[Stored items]
'''

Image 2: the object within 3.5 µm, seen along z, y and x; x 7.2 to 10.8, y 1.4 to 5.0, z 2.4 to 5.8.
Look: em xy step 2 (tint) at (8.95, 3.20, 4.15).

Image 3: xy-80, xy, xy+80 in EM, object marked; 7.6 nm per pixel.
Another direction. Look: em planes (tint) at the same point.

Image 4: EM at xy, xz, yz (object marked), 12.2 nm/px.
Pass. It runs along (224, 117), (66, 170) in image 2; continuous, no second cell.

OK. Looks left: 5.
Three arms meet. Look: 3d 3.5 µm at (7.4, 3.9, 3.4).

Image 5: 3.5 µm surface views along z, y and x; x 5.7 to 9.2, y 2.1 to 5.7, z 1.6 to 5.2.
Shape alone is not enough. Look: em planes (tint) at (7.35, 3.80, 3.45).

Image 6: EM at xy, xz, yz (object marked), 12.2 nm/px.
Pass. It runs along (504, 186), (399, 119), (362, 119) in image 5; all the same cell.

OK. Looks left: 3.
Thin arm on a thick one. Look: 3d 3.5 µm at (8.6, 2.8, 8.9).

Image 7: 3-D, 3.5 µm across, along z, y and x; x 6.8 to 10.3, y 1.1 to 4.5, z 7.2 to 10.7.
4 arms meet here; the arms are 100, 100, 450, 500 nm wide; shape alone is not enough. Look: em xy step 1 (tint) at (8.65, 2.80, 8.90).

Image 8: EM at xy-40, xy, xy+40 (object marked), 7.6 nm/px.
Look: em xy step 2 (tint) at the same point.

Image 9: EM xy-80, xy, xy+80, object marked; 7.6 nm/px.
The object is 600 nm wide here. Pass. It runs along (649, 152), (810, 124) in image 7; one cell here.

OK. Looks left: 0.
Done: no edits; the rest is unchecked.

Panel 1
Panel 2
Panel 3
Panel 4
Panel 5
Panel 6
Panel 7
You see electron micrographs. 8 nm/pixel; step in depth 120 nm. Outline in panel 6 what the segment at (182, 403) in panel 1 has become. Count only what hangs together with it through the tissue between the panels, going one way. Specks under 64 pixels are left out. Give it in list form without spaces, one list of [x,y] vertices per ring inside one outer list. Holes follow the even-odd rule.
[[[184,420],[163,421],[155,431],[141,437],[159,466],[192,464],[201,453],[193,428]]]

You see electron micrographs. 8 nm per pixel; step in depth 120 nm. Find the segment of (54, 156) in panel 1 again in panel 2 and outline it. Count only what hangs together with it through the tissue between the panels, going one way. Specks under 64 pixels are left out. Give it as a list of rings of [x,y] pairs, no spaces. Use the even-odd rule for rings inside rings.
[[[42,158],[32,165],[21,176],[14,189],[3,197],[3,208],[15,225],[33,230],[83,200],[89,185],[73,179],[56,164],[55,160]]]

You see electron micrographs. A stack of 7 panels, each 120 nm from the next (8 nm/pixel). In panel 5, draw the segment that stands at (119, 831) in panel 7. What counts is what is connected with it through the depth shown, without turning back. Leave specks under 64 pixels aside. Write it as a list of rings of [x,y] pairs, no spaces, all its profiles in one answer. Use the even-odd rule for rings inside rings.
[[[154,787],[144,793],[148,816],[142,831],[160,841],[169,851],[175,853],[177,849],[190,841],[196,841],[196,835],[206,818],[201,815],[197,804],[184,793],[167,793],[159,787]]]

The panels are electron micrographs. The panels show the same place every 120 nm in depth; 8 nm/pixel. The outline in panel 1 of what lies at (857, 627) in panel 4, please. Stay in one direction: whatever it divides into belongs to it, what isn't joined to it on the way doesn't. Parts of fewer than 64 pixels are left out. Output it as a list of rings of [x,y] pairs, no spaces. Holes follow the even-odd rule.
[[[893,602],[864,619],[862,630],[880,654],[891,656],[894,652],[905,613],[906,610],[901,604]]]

'''

#### Exercise requirements
Each line of the data has to be written out exactly as it appears.

#### Result of this exercise
Image 2: the object within 3.5 µm, seen along z, y and x; x 7.2 to 10.8, y 1.4 to 5.0, z 2.4 to 5.8.
Look: em xy step 2 (tint) at (8.95, 3.20, 4.15).

Image 3: xy-80, xy, xy+80 in EM, object marked; 7.6 nm per pixel.
Another direction. Look: em planes (tint) at the same point.

Image 4: EM at xy, xz, yz (object marked), 12.2 nm/px.
Pass. It runs along (224, 117), (66, 170) in image 2; continuous, no second cell.

OK. Looks left: 5.
Three arms meet. Look: 3d 3.5 µm at (7.4, 3.9, 3.4).

Image 5: 3.5 µm surface views along z, y and x; x 5.7 to 9.2, y 2.1 to 5.7, z 1.6 to 5.2.
Shape alone is not enough. Look: em planes (tint) at (7.35, 3.80, 3.45).

Image 6: EM at xy, xz, yz (object marked), 12.2 nm/px.
Pass. It runs along (504, 186), (399, 119), (362, 119) in image 5; all the same cell.

OK. Looks left: 3.
Thin arm on a thick one. Look: 3d 3.5 µm at (8.6, 2.8, 8.9).

Image 7: 3-D, 3.5 µm across, along z, y and x; x 6.8 to 10.3, y 1.1 to 4.5, z 7.2 to 10.7.
4 arms meet here; the arms are 100, 100, 450, 500 nm wide; shape alone is not enough. Look: em xy step 1 (tint) at (8.65, 2.80, 8.90).

Image 8: EM at xy-40, xy, xy+40 (object marked), 7.6 nm/px.
Look: em xy step 2 (tint) at the same point.

Image 9: EM xy-80, xy, xy+80, object marked; 7.6 nm/px.
The object is 600 nm wide here. Pass. It runs along (649, 152), (810, 124) in image 7; one cell here.

OK. Looks left: 0.
Done: no edits; the rest is unchecked.

Panel 1
Panel 2
Panel 3
Panel 4
Panel 5
Panel 6
Panel 7
You see electron micrographs. 8 nm/pixel; step in depth 120 nm. Outline in panel 6 what the segment at (182, 403) in panel 1 has become. Count only what hangs together with it through the tissue between the panels, going one way. Specks under 64 pixels are left out. Give it in list form without spaces, one list of [x,y] vertices per ring inside one outer list. Holes follow the even-odd rule.
[[[184,420],[163,421],[155,431],[141,437],[159,466],[192,464],[201,453],[193,428]]]

You see electron micrographs. 8 nm per pixel; step in depth 120 nm. Find the segment of (54, 156) in panel 1 again in panel 2 and outline it. Count only what hangs together with it through the tissue between the panels, going one way. Specks under 64 pixels are left out. Give it as a list of rings of [x,y] pairs, no spaces. Use the even-odd rule for rings inside rings.
[[[42,158],[32,165],[21,176],[14,189],[3,197],[3,208],[15,225],[33,230],[83,200],[89,185],[73,179],[56,164],[55,160]]]

You see electron micrographs. A stack of 7 panels, each 120 nm from the next (8 nm/pixel). In panel 5, draw the segment that stands at (119, 831) in panel 7. What counts is what is connected with it through the depth shown, without turning back. Leave specks under 64 pixels aside. Write it as a list of rings of [x,y] pairs, no spaces, all its profiles in one answer. Use the even-odd rule for rings inside rings.
[[[154,787],[144,793],[148,816],[142,831],[160,841],[169,851],[175,853],[177,849],[190,841],[196,841],[196,835],[206,818],[201,815],[197,804],[184,793],[167,793],[159,787]]]

The panels are electron micrographs. The panels show the same place every 120 nm in depth; 8 nm/pixel. The outline in panel 1 of what lies at (857, 627) in panel 4, please. Stay in one direction: whatever it divides into belongs to it, what isn't joined to it on the way doesn't. Parts of fewer than 64 pixels are left out. Output it as a list of rings of [x,y] pairs, no spaces. Holes follow the even-odd rule.
[[[893,602],[864,619],[862,630],[880,654],[891,656],[894,652],[905,613],[906,610],[901,604]]]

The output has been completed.